▸ Task description: Print nothing except the lines of the listing below from the line with "0 | 0 | 31 | 1 |" to the line with "1051 | 53 |", each exactly as written, both ends included.

▸ Given records:

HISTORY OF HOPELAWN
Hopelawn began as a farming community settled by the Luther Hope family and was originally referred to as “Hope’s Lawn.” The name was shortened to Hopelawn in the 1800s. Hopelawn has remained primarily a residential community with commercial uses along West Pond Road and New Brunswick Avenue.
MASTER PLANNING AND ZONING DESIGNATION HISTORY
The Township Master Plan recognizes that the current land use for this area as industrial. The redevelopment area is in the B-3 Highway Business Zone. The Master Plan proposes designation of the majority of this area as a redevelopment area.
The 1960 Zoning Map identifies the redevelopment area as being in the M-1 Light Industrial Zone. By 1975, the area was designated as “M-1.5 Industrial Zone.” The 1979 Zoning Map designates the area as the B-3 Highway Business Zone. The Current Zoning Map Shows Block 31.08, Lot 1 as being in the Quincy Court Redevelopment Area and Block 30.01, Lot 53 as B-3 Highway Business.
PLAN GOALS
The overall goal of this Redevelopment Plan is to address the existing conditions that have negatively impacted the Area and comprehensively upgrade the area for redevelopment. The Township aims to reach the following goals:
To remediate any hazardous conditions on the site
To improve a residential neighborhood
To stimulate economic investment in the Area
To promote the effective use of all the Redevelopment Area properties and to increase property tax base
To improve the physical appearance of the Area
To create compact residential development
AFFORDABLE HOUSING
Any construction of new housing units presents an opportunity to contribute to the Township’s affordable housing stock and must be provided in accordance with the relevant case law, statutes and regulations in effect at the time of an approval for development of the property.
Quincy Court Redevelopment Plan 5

* * *

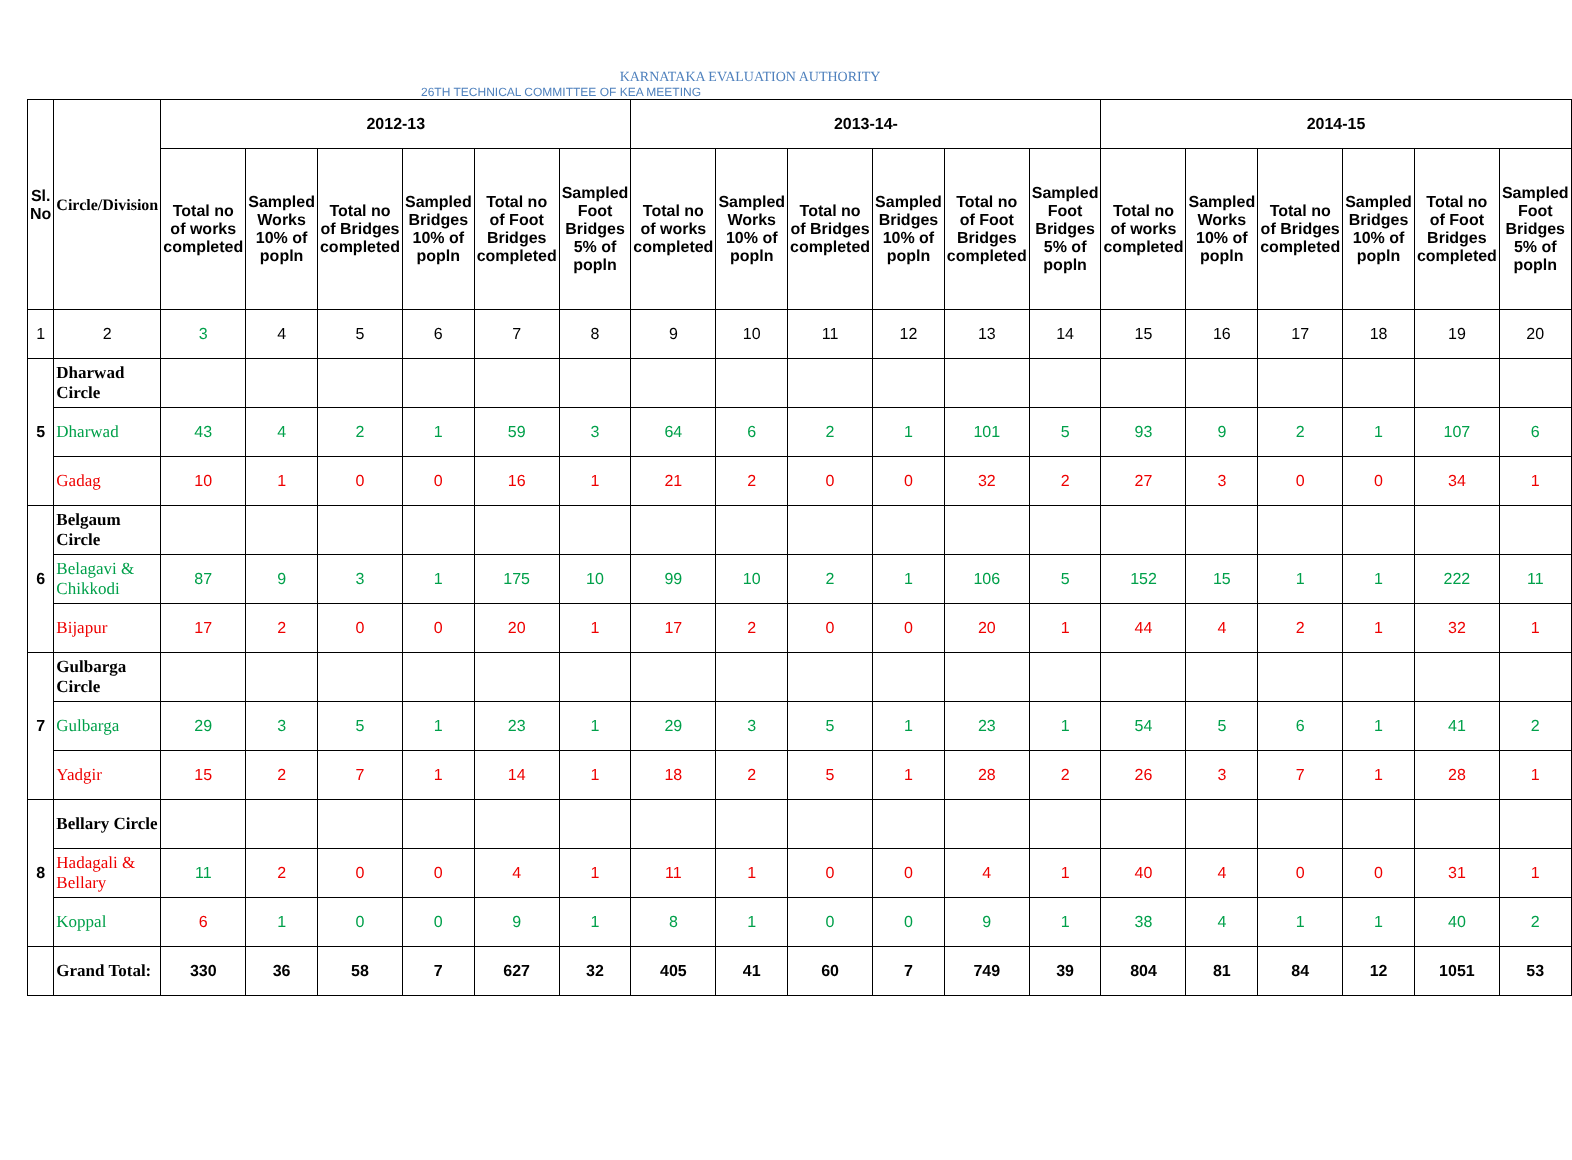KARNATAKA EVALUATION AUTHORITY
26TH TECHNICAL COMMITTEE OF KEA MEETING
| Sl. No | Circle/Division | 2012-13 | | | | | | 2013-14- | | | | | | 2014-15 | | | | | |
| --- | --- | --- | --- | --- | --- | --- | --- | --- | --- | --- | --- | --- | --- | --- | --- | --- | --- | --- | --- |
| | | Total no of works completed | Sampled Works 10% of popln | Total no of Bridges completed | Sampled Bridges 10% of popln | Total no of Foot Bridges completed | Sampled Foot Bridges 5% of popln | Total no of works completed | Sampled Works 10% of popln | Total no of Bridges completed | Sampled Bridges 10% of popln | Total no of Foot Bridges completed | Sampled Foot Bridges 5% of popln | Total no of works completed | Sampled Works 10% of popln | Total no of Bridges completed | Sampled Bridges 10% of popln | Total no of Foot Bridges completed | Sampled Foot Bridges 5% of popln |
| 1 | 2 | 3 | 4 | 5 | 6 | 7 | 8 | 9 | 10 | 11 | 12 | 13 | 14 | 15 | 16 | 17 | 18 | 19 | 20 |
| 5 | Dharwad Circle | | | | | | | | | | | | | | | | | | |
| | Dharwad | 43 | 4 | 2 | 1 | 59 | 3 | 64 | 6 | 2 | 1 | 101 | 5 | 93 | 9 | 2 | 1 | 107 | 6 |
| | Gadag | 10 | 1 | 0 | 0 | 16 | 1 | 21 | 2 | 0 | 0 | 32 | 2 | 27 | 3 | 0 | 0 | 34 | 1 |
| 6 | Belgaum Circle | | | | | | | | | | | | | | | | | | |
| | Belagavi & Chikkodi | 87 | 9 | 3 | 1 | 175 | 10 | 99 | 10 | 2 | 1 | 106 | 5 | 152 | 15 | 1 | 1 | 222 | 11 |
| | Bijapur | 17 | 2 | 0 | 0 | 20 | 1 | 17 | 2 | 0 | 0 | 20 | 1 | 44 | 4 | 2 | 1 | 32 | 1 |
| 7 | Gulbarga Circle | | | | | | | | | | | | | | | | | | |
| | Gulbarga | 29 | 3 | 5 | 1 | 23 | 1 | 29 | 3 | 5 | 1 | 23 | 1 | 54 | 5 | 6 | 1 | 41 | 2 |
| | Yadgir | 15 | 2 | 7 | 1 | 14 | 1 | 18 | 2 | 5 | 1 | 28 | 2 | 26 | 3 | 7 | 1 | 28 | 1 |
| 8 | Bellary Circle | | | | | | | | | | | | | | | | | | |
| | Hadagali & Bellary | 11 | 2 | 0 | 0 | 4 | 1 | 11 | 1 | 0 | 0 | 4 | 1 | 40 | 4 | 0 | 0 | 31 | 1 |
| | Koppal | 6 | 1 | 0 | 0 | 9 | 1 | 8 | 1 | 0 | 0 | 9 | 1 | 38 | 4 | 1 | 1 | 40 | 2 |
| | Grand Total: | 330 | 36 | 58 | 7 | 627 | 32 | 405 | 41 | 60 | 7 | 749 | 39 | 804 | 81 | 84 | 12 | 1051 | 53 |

▸ Solution to the problem:
| | Hadagali & Bellary | 11 | 2 | 0 | 0 | 4 | 1 | 11 | 1 | 0 | 0 | 4 | 1 | 40 | 4 | 0 | 0 | 31 | 1 |
| | Koppal | 6 | 1 | 0 | 0 | 9 | 1 | 8 | 1 | 0 | 0 | 9 | 1 | 38 | 4 | 1 | 1 | 40 | 2 |
| | Grand Total: | 330 | 36 | 58 | 7 | 627 | 32 | 405 | 41 | 60 | 7 | 749 | 39 | 804 | 81 | 84 | 12 | 1051 | 53 |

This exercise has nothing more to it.